Filter the entries and keep only the lines where the string "Competition" appears.

════════

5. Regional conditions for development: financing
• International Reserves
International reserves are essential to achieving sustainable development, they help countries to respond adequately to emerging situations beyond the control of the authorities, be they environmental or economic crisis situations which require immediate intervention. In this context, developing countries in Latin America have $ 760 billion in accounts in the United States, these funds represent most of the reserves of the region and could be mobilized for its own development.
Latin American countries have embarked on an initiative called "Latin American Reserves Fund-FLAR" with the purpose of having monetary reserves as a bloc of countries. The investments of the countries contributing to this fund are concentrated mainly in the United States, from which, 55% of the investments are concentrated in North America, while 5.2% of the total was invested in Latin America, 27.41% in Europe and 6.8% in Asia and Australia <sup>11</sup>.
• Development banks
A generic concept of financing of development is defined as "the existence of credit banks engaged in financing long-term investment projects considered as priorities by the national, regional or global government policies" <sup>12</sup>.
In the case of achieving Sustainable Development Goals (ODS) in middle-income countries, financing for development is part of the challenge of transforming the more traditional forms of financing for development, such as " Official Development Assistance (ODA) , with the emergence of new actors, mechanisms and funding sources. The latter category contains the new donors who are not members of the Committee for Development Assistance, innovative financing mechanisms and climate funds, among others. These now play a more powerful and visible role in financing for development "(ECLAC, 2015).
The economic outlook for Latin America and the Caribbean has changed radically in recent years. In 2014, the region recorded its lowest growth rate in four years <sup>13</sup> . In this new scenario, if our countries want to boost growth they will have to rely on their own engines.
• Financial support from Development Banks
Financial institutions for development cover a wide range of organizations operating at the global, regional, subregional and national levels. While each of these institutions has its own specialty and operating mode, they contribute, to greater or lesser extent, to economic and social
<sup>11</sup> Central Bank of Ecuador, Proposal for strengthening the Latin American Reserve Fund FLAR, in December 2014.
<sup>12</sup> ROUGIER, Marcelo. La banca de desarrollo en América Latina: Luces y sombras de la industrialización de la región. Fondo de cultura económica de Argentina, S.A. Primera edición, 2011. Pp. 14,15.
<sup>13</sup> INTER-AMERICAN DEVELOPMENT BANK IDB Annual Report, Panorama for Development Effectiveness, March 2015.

════════

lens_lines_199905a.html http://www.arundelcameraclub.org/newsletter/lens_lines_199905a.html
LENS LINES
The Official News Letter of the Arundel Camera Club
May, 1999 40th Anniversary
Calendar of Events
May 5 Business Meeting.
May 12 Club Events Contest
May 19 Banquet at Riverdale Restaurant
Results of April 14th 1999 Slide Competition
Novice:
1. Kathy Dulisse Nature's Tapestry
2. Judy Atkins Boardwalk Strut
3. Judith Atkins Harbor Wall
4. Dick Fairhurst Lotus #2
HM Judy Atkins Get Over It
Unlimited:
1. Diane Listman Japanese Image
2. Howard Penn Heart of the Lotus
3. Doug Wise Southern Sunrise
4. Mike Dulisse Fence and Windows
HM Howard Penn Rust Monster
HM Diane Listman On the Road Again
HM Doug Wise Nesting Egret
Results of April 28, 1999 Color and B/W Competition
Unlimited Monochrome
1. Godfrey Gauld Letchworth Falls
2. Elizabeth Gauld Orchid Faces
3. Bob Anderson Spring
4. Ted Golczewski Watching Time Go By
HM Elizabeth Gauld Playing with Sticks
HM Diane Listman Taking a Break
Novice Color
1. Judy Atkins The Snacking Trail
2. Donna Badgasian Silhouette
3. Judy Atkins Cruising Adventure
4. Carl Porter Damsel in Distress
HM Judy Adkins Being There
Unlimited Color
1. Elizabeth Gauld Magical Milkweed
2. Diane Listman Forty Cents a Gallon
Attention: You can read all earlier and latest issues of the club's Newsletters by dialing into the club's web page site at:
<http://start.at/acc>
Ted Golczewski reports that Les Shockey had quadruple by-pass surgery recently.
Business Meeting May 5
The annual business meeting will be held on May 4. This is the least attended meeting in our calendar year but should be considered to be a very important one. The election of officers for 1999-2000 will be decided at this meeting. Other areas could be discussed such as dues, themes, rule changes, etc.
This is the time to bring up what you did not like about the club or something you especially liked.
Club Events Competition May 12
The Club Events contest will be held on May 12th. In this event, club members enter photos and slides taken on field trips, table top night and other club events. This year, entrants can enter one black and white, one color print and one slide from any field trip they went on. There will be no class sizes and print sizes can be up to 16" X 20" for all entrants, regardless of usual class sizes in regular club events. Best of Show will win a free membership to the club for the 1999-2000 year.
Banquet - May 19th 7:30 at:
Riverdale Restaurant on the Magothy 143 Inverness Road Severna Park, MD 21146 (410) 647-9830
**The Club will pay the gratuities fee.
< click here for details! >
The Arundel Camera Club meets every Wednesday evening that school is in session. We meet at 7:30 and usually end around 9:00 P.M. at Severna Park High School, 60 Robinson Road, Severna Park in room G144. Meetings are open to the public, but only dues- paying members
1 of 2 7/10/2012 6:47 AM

════════

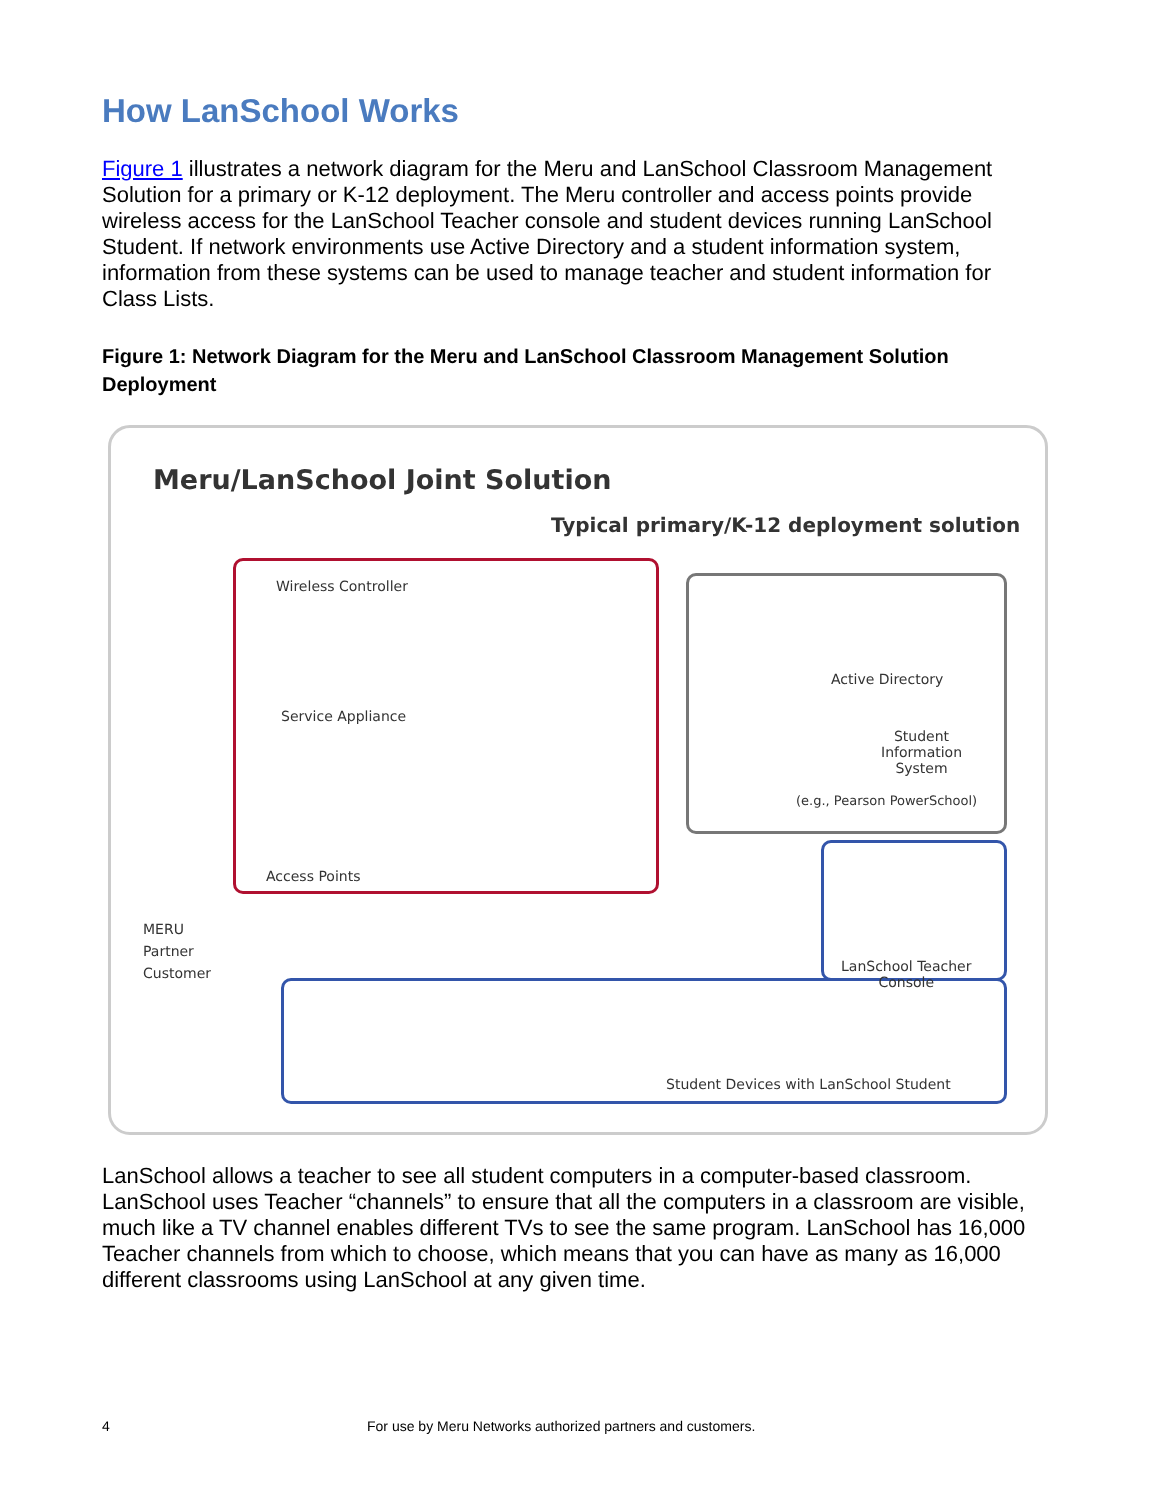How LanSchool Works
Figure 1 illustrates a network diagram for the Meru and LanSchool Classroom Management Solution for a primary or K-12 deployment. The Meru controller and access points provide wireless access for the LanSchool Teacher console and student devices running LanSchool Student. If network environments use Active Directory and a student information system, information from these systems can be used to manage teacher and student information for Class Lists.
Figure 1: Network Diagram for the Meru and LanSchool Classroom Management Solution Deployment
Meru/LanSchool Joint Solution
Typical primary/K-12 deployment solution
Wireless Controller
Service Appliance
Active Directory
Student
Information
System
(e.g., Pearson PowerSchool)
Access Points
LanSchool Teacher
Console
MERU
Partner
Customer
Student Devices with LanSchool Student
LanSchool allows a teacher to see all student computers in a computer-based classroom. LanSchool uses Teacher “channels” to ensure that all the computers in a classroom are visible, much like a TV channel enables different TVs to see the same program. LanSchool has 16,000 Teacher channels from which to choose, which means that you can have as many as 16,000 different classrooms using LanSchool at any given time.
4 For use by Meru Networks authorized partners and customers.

════════

## Output of the exercise
Results of April 14th 1999 Slide Competition
Results of April 28, 1999 Color and B/W Competition
Club Events Competition May 12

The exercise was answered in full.